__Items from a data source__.
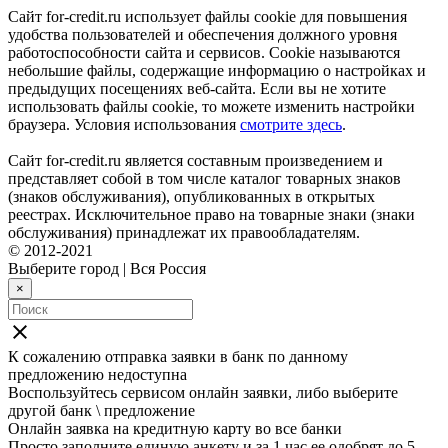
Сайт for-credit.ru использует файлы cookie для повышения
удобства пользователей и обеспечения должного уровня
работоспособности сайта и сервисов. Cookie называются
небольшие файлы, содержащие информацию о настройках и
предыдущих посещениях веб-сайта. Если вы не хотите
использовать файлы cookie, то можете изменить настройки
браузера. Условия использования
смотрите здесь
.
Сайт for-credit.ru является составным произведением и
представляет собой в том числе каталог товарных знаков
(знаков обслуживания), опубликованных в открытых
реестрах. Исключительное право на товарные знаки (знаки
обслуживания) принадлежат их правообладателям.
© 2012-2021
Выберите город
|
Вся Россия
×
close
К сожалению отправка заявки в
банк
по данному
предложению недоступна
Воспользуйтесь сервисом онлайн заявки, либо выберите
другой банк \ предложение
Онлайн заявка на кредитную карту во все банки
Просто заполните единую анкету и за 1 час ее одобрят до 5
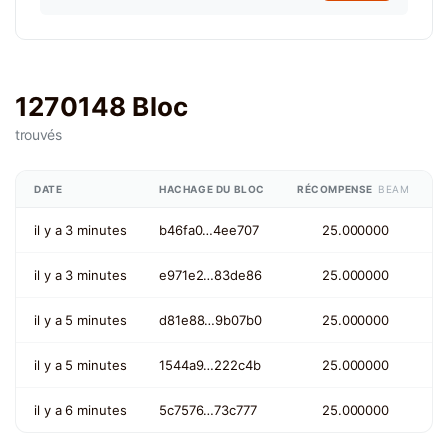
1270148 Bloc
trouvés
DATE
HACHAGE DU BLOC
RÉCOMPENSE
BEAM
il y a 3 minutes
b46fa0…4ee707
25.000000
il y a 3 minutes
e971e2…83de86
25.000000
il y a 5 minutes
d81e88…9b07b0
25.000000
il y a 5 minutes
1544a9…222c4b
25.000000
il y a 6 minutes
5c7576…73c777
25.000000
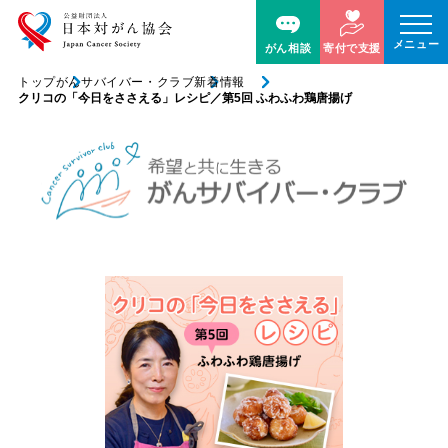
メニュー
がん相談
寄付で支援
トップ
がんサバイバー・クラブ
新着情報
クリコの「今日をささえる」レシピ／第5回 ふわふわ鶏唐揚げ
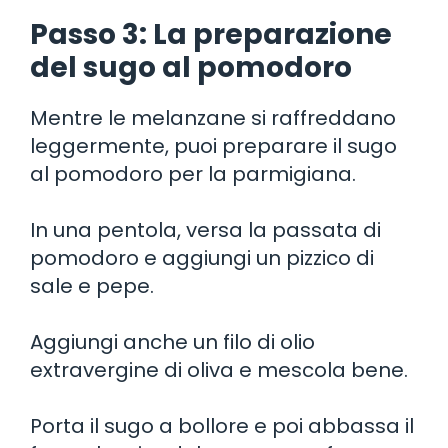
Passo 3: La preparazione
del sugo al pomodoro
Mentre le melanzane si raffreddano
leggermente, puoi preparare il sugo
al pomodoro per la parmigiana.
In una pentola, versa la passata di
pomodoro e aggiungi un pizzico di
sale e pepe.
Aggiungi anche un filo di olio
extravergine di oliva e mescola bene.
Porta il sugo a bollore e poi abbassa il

--

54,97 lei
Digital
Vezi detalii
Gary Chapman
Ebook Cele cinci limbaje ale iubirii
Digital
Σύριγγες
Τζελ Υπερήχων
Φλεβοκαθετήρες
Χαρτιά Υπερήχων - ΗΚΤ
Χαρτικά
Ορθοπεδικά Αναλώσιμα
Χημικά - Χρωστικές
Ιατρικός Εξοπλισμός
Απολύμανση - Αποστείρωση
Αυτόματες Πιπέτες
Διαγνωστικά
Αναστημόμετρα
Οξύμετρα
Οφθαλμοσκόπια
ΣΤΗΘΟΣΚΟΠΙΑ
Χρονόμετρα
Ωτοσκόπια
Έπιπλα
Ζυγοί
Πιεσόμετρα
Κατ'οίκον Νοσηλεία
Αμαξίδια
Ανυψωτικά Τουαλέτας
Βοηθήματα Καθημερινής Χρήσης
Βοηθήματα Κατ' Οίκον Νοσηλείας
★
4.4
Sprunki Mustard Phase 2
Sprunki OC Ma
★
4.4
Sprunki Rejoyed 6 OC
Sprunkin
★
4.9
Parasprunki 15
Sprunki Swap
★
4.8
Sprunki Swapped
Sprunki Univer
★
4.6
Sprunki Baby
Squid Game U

__TASK REQUIREMENTS__.
Return the stretch of data that begins with the line showing "другой банк \ предложение" and goes on through the line showing "al pomodoro per la parmigiana.", exactly, with pictures removed.

__ANSWER TO THE EXERCISE__.
другой банк \ предложение
Онлайн заявка на кредитную карту во все банки
Просто заполните единую анкету и за 1 час ее одобрят до 5
1270148 Bloc
trouvés
DATE
HACHAGE DU BLOC
RÉCOMPENSE
BEAM
il y a 3 minutes
b46fa0…4ee707
25.000000
il y a 3 minutes
e971e2…83de86
25.000000
il y a 5 minutes
d81e88…9b07b0
25.000000
il y a 5 minutes
1544a9…222c4b
25.000000
il y a 6 minutes
5c7576…73c777
25.000000
メニュー
がん相談
寄付で支援
トップ
がんサバイバー・クラブ
新着情報
クリコの「今日をささえる」レシピ／第5回 ふわふわ鶏唐揚げ
Passo 3: La preparazione
del sugo al pomodoro
Mentre le melanzane si raffreddano
leggermente, puoi preparare il sugo
al pomodoro per la parmigiana.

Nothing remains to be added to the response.